At 14, 98 years old in dog years, Max has retired and takes life
easy.
Harding's bodyguard is Blizzard, a white Akita/German shepherd
mix, who weighs in at 120 pounds. "When I go camping, he's kind of scary because he's so big,"
said Harding. "I used to bring Blizzard down the main street in
Leadville, Colorado, and people thought he was half wolf."
Homey, named because he was a stray and homeless, is Blizzard's
adopted brother. Homey was found by one of Harding's neighbors
but became quick friends with Blizzard. When the neighbor moved
away, Homey stayed and became part of the Harding family. Harding's wild child is Gracie, a two-year-old Scottie, who was
given to Harding by a local convenience store owner who couldn't
handle her.
"I gave her to my girlfriend; she couldn't handle her either,"
said Harding. "I kept her for the weekend and was going to give
her back to the lady at the Stop and Go, but she got along so
well with my other dogs, I decided to keep her."
Harding's travels with his dog entourage have not been without
incident.
He almost lost Max in Arkansas when he traveled to a 10K road
race.
"I parked along a real swift river and let the dogs out. Max
went to the river," said Harding. "I heard Max barking. The
current was so strong he was getting swept away in the river.

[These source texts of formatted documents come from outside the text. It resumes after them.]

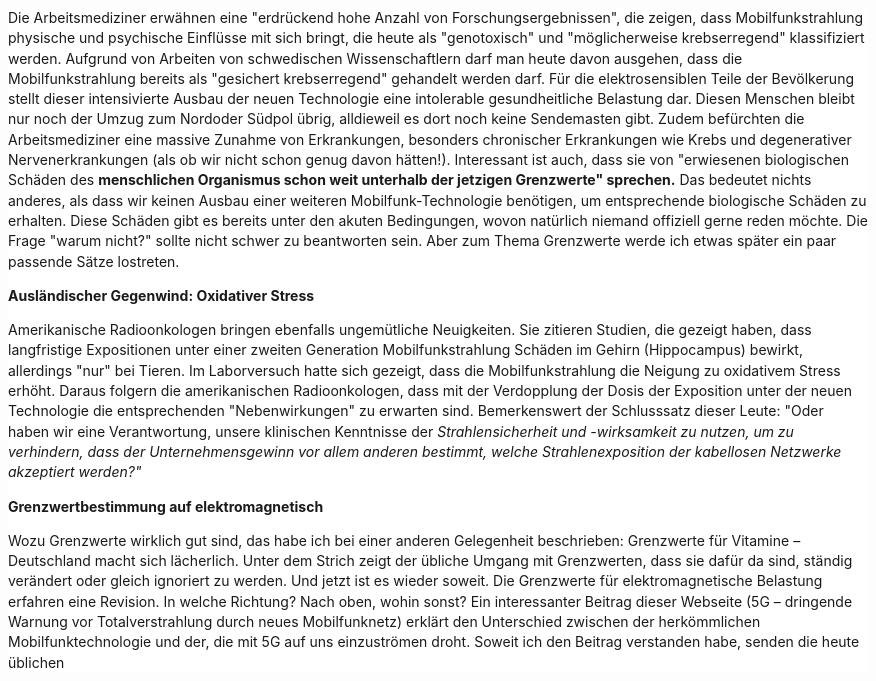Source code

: 
Die Arbeitsmediziner erwähnen eine "erdrückend hohe Anzahl von Forschungsergebnissen", die zeigen,
dass Mobilfunkstrahlung physische und psychische Einflüsse mit sich bringt, die heute als "genotoxisch"
und "möglicherweise krebserregend" klassifiziert werden. Aufgrund von Arbeiten von schwedischen
Wissenschaftlern darf man heute davon ausgehen, dass die Mobilfunkstrahlung bereits als "gesichert
krebserregend" gehandelt werden darf.
Für die elektrosensiblen Teile der Bevölkerung stellt dieser intensivierte Ausbau der neuen Technologie
eine intolerable gesundheitliche Belastung dar. Diesen Menschen bleibt nur noch der Umzug zum Nordoder Südpol übrig, alldieweil es dort noch keine Sendemasten gibt.
Zudem befürchten die Arbeitsmediziner eine massive Zunahme von Erkrankungen, besonders
chronischer Erkrankungen wie Krebs und degenerativer Nervenerkrankungen (als ob wir nicht schon
genug davon hätten!). Interessant ist auch, dass sie von "erwiesenen biologischen Schäden des
**menschlichen Organismus schon weit unterhalb der jetzigen Grenzwerte" sprechen.**
Das bedeutet nichts anderes, als dass wir keinen Ausbau einer weiteren Mobilfunk-Technologie benötigen,
um entsprechende biologische Schäden zu erhalten. Diese Schäden gibt es bereits unter den akuten
Bedingungen, wovon natürlich niemand offiziell gerne reden möchte. Die Frage "warum nicht?" sollte
nicht schwer zu beantworten sein.
Aber zum Thema Grenzwerte werde ich etwas später ein paar passende Sätze lostreten.


**Ausländischer Gegenwind: Oxidativer Stress**


Amerikanische Radioonkologen bringen ebenfalls ungemütliche Neuigkeiten. Sie zitieren Studien, die
gezeigt haben, dass langfristige Expositionen unter einer zweiten Generation Mobilfunkstrahlung Schäden
im Gehirn (Hippocampus) bewirkt, allerdings "nur" bei Tieren. Im Laborversuch hatte sich gezeigt, dass
die Mobilfunkstrahlung die Neigung zu oxidativem Stress erhöht.
Daraus folgern die amerikanischen Radioonkologen, dass mit der Verdopplung der Dosis der Exposition
unter der neuen Technologie die entsprechenden "Nebenwirkungen" zu erwarten sind. Bemerkenswert
der Schlusssatz dieser Leute: "Oder haben wir eine Verantwortung, unsere klinischen Kenntnisse der
_Strahlensicherheit und -wirksamkeit zu nutzen, um zu verhindern, dass der Unternehmensgewinn vor allem_
_anderen bestimmt, welche Strahlenexposition der kabellosen Netzwerke akzeptiert werden?"_


**Grenzwertbestimmung auf elektromagnetisch**


Wozu Grenzwerte wirklich gut sind, das habe ich bei einer anderen Gelegenheit beschrieben: Grenzwerte
für Vitamine – Deutschland macht sich lächerlich. Unter dem Strich zeigt der übliche Umgang mit
Grenzwerten, dass sie dafür da sind, ständig verändert oder gleich ignoriert zu werden.
Und jetzt ist es wieder soweit. Die Grenzwerte für elektromagnetische Belastung erfahren eine Revision. In
welche Richtung? Nach oben, wohin sonst?
Ein interessanter Beitrag dieser Webseite (5G – dringende Warnung vor Totalverstrahlung durch neues
Mobilfunknetz) erklärt den Unterschied zwischen der herkömmlichen Mobilfunktechnologie und der, die
mit 5G auf uns einzuströmen droht. Soweit ich den Beitrag verstanden habe, senden die heute üblichen

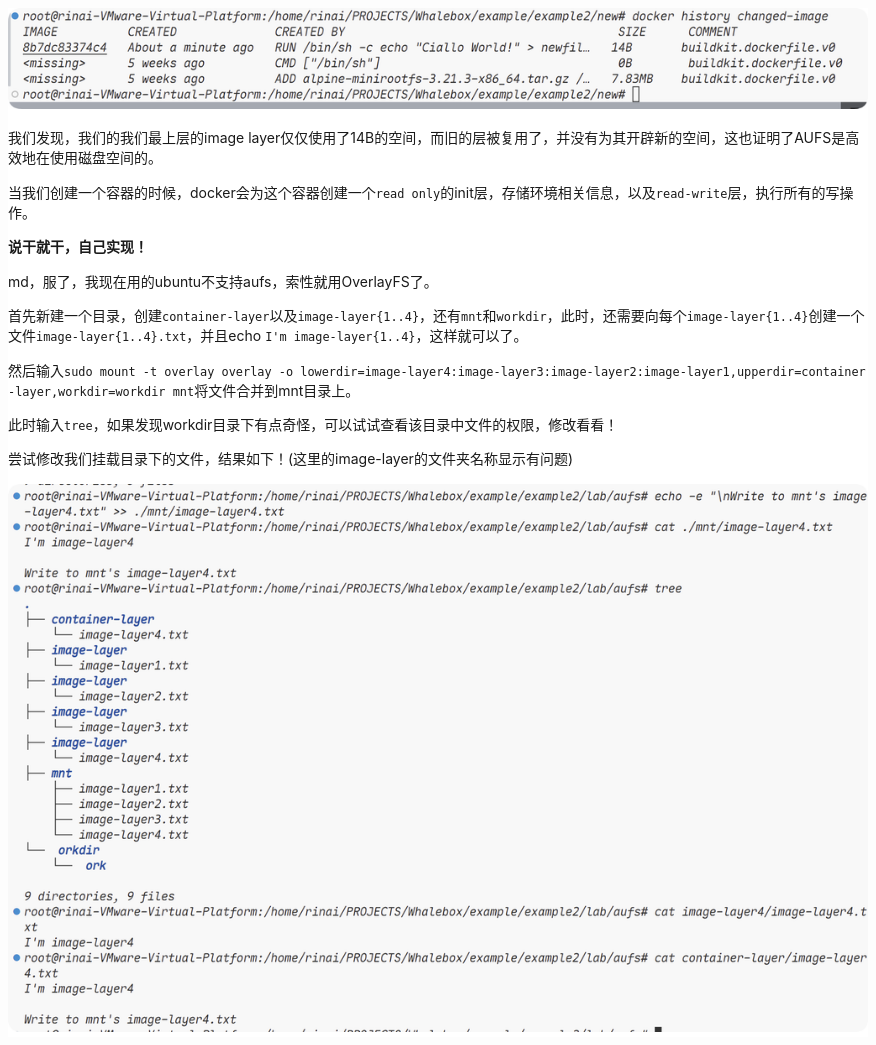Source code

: ![QQ_1742802906012](./assets/QQ_1742802906012.png)

我们发现，我们的我们最上层的image layer仅仅使用了14B的空间，而旧的层被复用了，并没有为其开辟新的空间，这也证明了AUFS是高效地在使用磁盘空间的。

当我们创建一个容器的时候，docker会为这个容器创建一个`read only`的init层，存储环境相关信息，以及`read-write`层，执行所有的写操作。

**说干就干，自己实现！**

md，服了，我现在用的ubuntu不支持aufs，索性就用OverlayFS了。

首先新建一个目录，创建`container-layer`以及`image-layer{1..4}`，还有`mnt`和`workdir`，此时，还需要向每个`image-layer{1..4}`创建一个文件`image-layer{1..4}.txt`，并且echo `I'm image-layer{1..4}`，这样就可以了。

然后输入`sudo mount -t overlay overlay -o lowerdir=image-layer4:image-layer3:image-layer2:image-layer1,upperdir=container-layer,workdir=workdir mnt`将文件合并到mnt目录上。

此时输入`tree`，如果发现workdir目录下有点奇怪，可以试试查看该目录中文件的权限，修改看看！

尝试修改我们挂载目录下的文件，结果如下！(这里的image-layer的文件夹名称显示有问题)

![QQ_1742807902244](./assets/QQ_1742807902244.png)
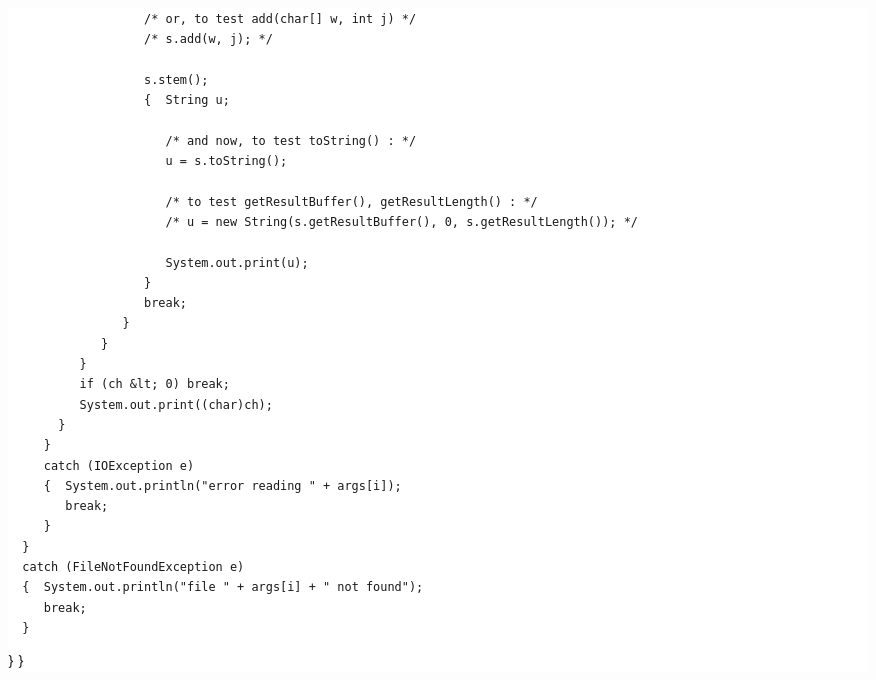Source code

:                        /* or, to test add(char[] w, int j) */
                       /* s.add(w, j); */

                       s.stem();
                       {  String u;

                          /* and now, to test toString() : */
                          u = s.toString();

                          /* to test getResultBuffer(), getResultLength() : */
                          /* u = new String(s.getResultBuffer(), 0, s.getResultLength()); */

                          System.out.print(u);
                       }
                       break;
                    }
                 }
              }
              if (ch &lt; 0) break;
              System.out.print((char)ch);
           }
         }
         catch (IOException e)
         {  System.out.println("error reading " + args[i]);
            break;
         }
      }
      catch (FileNotFoundException e)
      {  System.out.println("file " + args[i] + " not found");
         break;
      }
   }
}</code></pre>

It was cold but just waist deep. I had to swim after him. In
another two minutes, I would have lost him." Hyperactive Gracie causes Harding the most anxiety and once
disappeared in a dangerous high-traffic area in Austin when
Harding ran the Capital 10,000. She squeezed through a narrow
opening in the window when Harding's RV was parked on Congress
Avenue at Riverside. Harding put an ad in the newspaper, and
the girl who found Gracie called Harding to return her.
"She has no fear," said Harding.
When Harding crewed for friend Matt Dobbs in a 250-mile canoe
race from San Marcus to the Gulf of Mexico, Gracie showed her
fearlessness. "A friend of his had a German shepherd, an 'attack dog,' said
Harding. "When they met, she wouldn't let the German shepherd
alone. This little eight-pound dog was chasing him around.
Gracie wanted to fight, but the dog wouldn't."
With his long locks and beard, Harding might seem to be a
suspicious character or a homeless waif to strangers, but with
his dogs in tow, he doesn't frighten or intimidate the people he
meets in his travels.
"Everybody seems to like animals; otherwise, my long hair turns
them off," said Harding. "If you've got an animal with you,
people are friendly and not afraid of you, especially four
animals. Restaurants even give me leftovers for the dogs."
If you see a lean, longhaired bearded man with dogs in tow
hanging around a race, go meet this front-of-the-packer and his
family. His dogs are as interesting and as friendly as he is.